QUI EST ASSOCIÉE À L’ITALIE FASCISTE – JE SUPPOSE QU’IL DÉSAPPROUVE LE FAIT QUE JE LA GLORIFIE. ET, OUI, POUR MOI CETTE TÊTE REPRÉSENTE LE MONSTRE QU’ON PEUT TOUS DEVENIR QUAND ON EST EMPORTÉ PAR NOTRE PROPRE CODE DE PRINCIPES MALAVISÉ. IL Y A QUELQUE CHOSE DE POIGNANT DANS L’EXEMPLE QUE REPRÉSENTE AUJOURD’HUI UNE TÊTE FUTURISTE DES ANNÉES 30. JE N’AI CERTAINEMENT PAS L’AUTORITÉ DE DONNER QUELQUE LEÇON QUI SOIT, MAIS J’AIME CETTE CITATION CÉLÈBRE DE SANTAYANA : « CEUX QUI NE PEUVENT SE SOUVENIR DU PASSÉ SONT CONDAMNÉS À LE RÉPÉTER ».

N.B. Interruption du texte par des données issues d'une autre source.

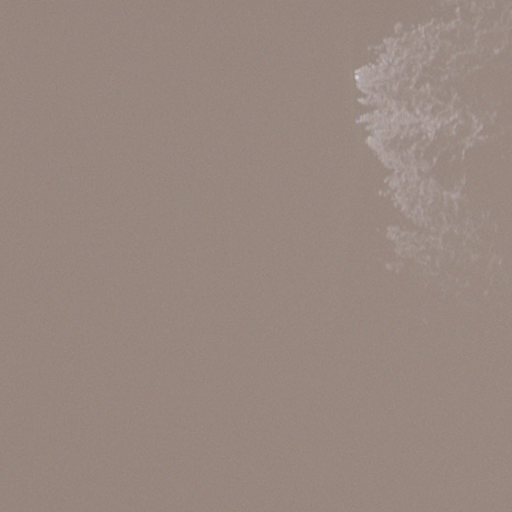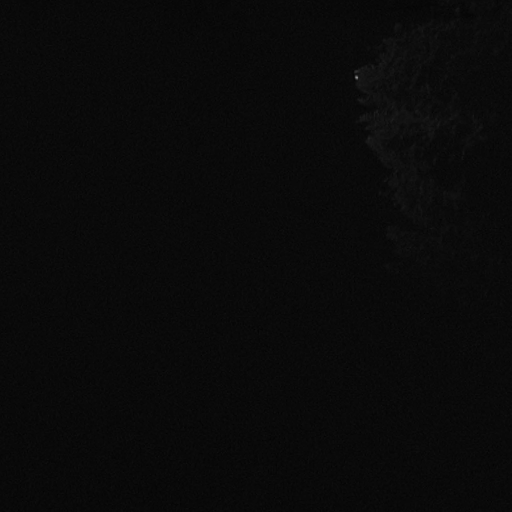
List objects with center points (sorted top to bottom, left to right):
river: (254, 487)
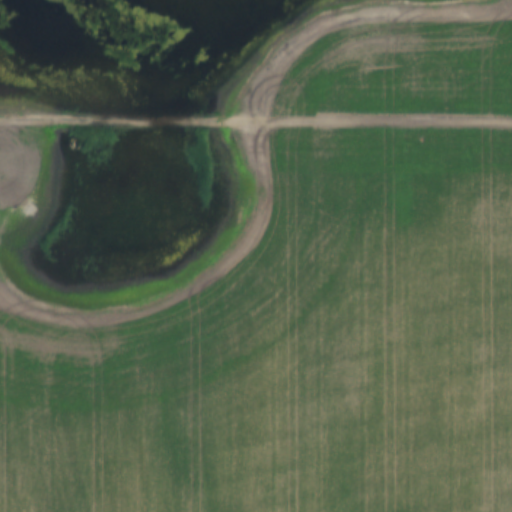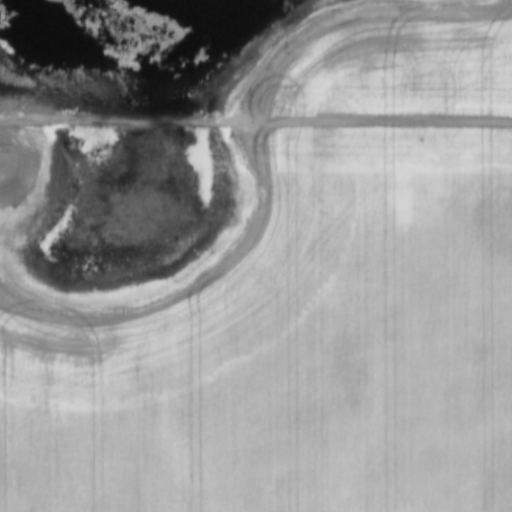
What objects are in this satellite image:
road: (256, 116)
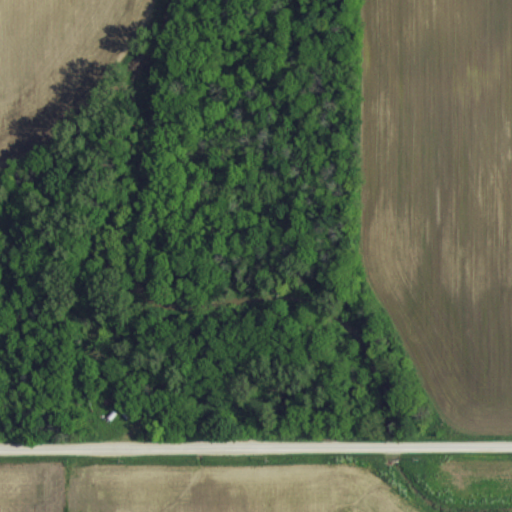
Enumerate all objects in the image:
road: (255, 437)
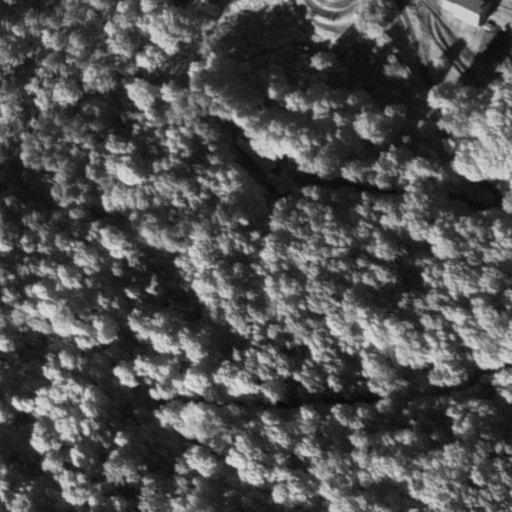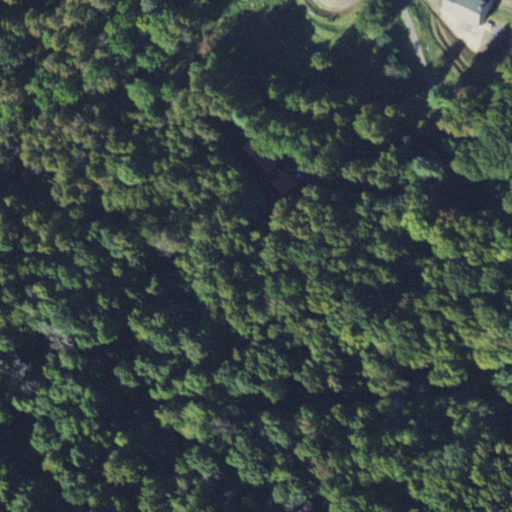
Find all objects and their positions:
building: (334, 0)
road: (429, 3)
building: (474, 12)
building: (265, 154)
building: (285, 183)
road: (493, 188)
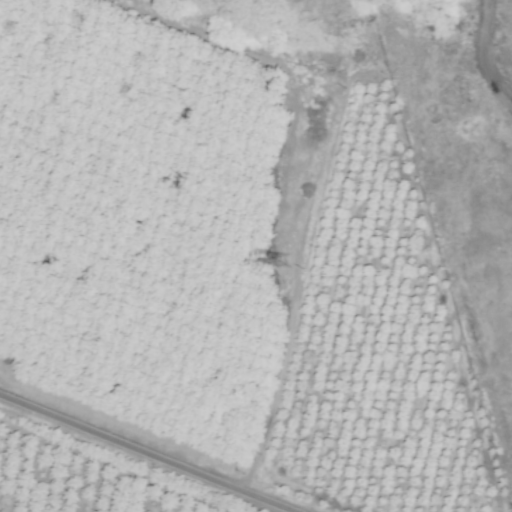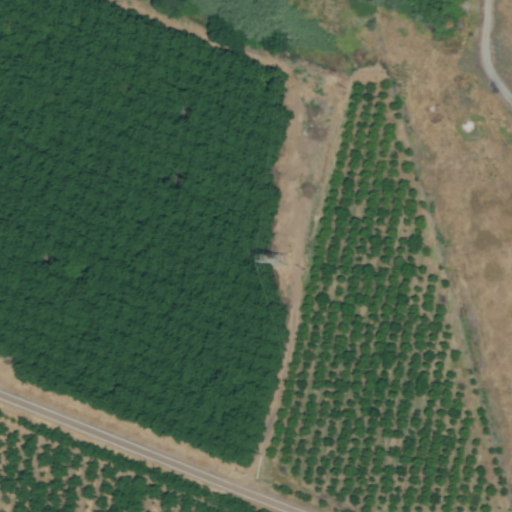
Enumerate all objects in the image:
power tower: (281, 262)
road: (146, 454)
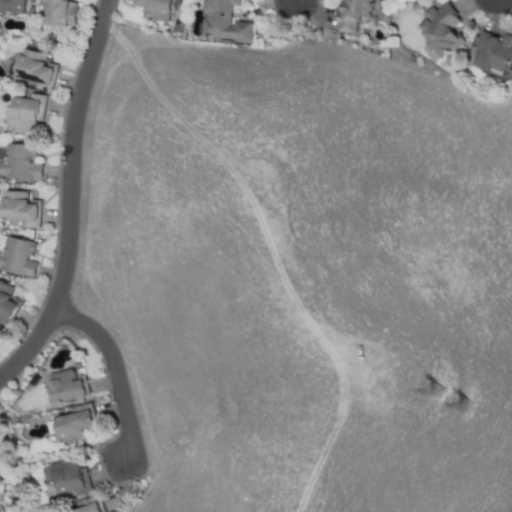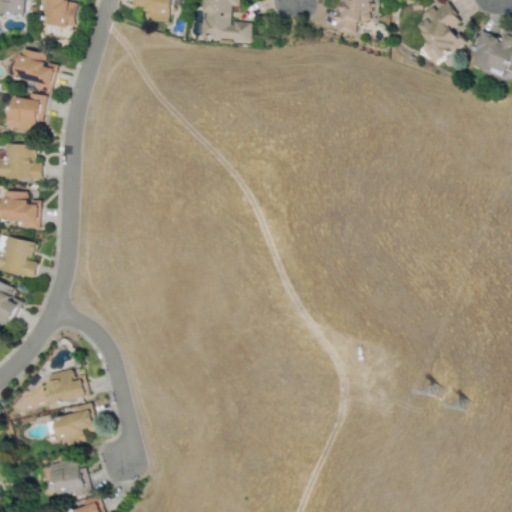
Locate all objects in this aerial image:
building: (12, 6)
building: (13, 6)
building: (155, 9)
building: (155, 9)
building: (62, 12)
building: (62, 12)
building: (352, 14)
building: (352, 14)
building: (222, 21)
building: (222, 21)
building: (439, 31)
building: (440, 32)
building: (493, 51)
building: (493, 51)
building: (37, 68)
building: (37, 69)
road: (69, 152)
building: (19, 161)
building: (20, 161)
building: (19, 208)
building: (20, 209)
building: (17, 255)
building: (17, 255)
building: (7, 303)
building: (8, 303)
road: (29, 343)
road: (113, 368)
building: (67, 385)
building: (68, 386)
power tower: (442, 388)
power tower: (466, 401)
building: (77, 425)
building: (77, 426)
building: (70, 476)
building: (70, 476)
building: (88, 508)
building: (89, 508)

J’AURAIS CRU QUE, AVEC TOUS MES EFFORTS POUR PROMOUVOIR LA TOLÉRANCE ET L’UNITÉ DANS MES DÉFILÉS, CETTE INTENTION ÉTAIT CLAIRE, MAIS JE SUPPOSE QUE C’EST PEUT-ÊTRE MOI QUI SUIT UN CODE DE PRINCIPES MALAVISÉ. POUR MOI, CETTE TÊTE FUTURISTE EST MA VERSION D’UN CRÂNE. TOUT EST VANITÉ.

Adam Wray est rédacteur sénior chez SSENSE. Ses textes ont notamment paru dans Vogue, T : The New York Times Style Magazine et The Fader.